:: Dataset extract ::
_ _ _ _

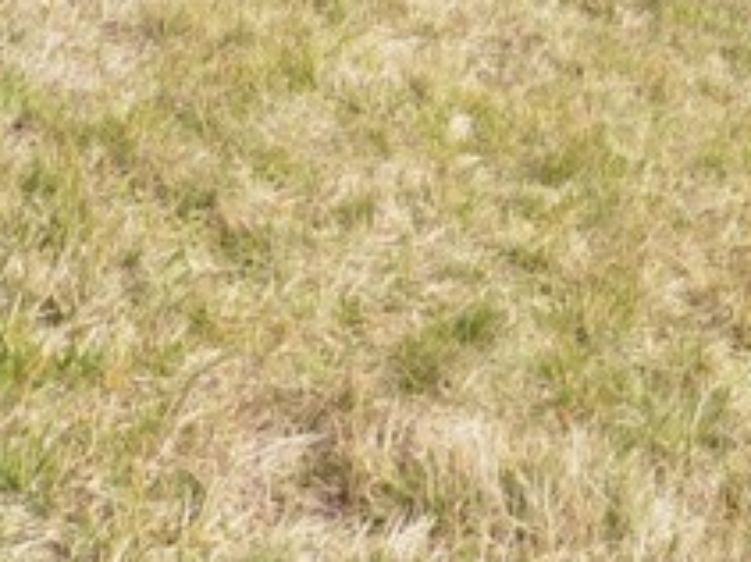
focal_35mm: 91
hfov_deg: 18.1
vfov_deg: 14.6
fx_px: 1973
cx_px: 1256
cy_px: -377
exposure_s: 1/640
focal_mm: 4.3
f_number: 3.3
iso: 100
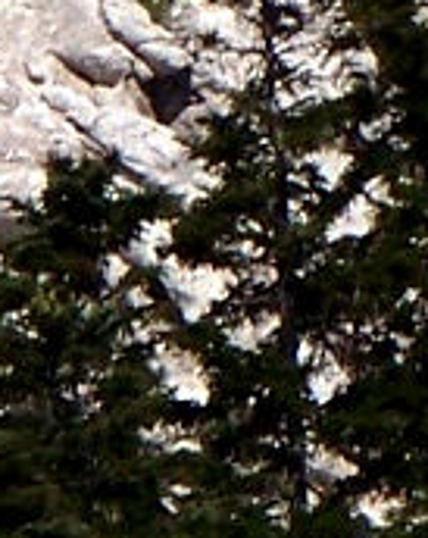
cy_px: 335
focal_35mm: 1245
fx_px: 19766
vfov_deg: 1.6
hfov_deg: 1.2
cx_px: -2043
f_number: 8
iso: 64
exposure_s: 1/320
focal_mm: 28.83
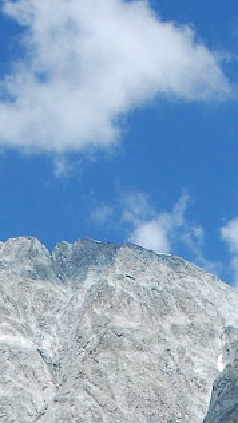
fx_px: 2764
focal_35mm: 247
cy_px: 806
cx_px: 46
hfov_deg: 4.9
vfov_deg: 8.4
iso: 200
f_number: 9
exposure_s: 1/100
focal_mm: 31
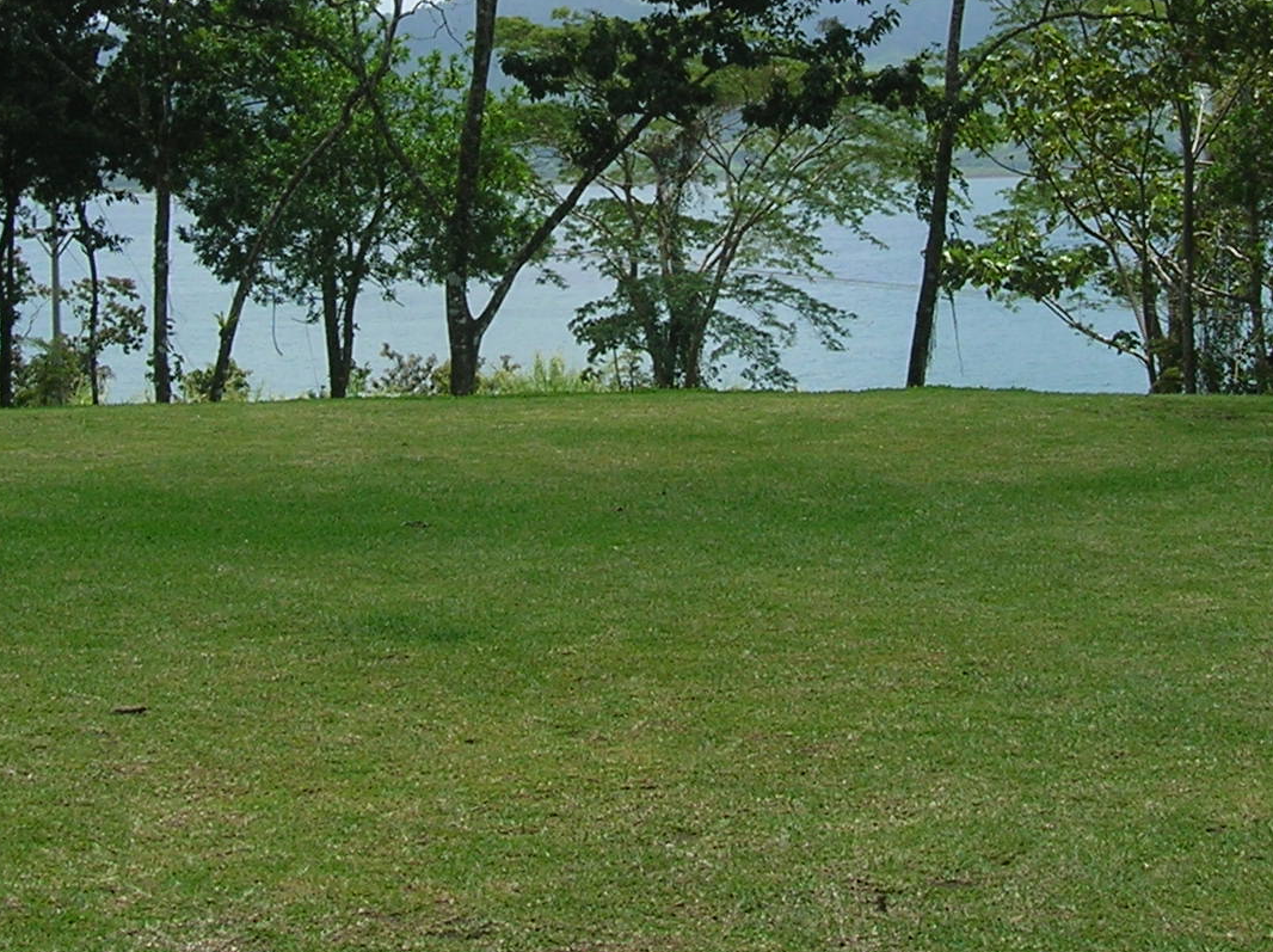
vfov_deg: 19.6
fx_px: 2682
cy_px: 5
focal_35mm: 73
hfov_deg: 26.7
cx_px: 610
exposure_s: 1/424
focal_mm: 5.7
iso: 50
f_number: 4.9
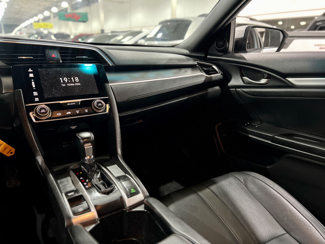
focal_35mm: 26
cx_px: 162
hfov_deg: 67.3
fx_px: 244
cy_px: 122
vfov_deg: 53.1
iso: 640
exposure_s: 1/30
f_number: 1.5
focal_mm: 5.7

_ _ _ _

:: Aim of the task ::
Reproduce the material in its entirety and word for word, without the pictures.

:: Exercise result ::
focal_35mm: 91
hfov_deg: 18.1
vfov_deg: 14.6
fx_px: 1973
cx_px: 1256
cy_px: -377
exposure_s: 1/640
focal_mm: 4.3
f_number: 3.3
iso: 100
cy_px: 335
focal_35mm: 1245
fx_px: 19766
vfov_deg: 1.6
hfov_deg: 1.2
cx_px: -2043
f_number: 8
iso: 64
exposure_s: 1/320
focal_mm: 28.83
fx_px: 2764
focal_35mm: 247
cy_px: 806
cx_px: 46
hfov_deg: 4.9
vfov_deg: 8.4
iso: 200
f_number: 9
exposure_s: 1/100
focal_mm: 31
vfov_deg: 19.6
fx_px: 2682
cy_px: 5
focal_35mm: 73
hfov_deg: 26.7
cx_px: 610
exposure_s: 1/424
focal_mm: 5.7
iso: 50
f_number: 4.9
focal_35mm: 26
cx_px: 162
hfov_deg: 67.3
fx_px: 244
cy_px: 122
vfov_deg: 53.1
iso: 640
exposure_s: 1/30
f_number: 1.5
focal_mm: 5.7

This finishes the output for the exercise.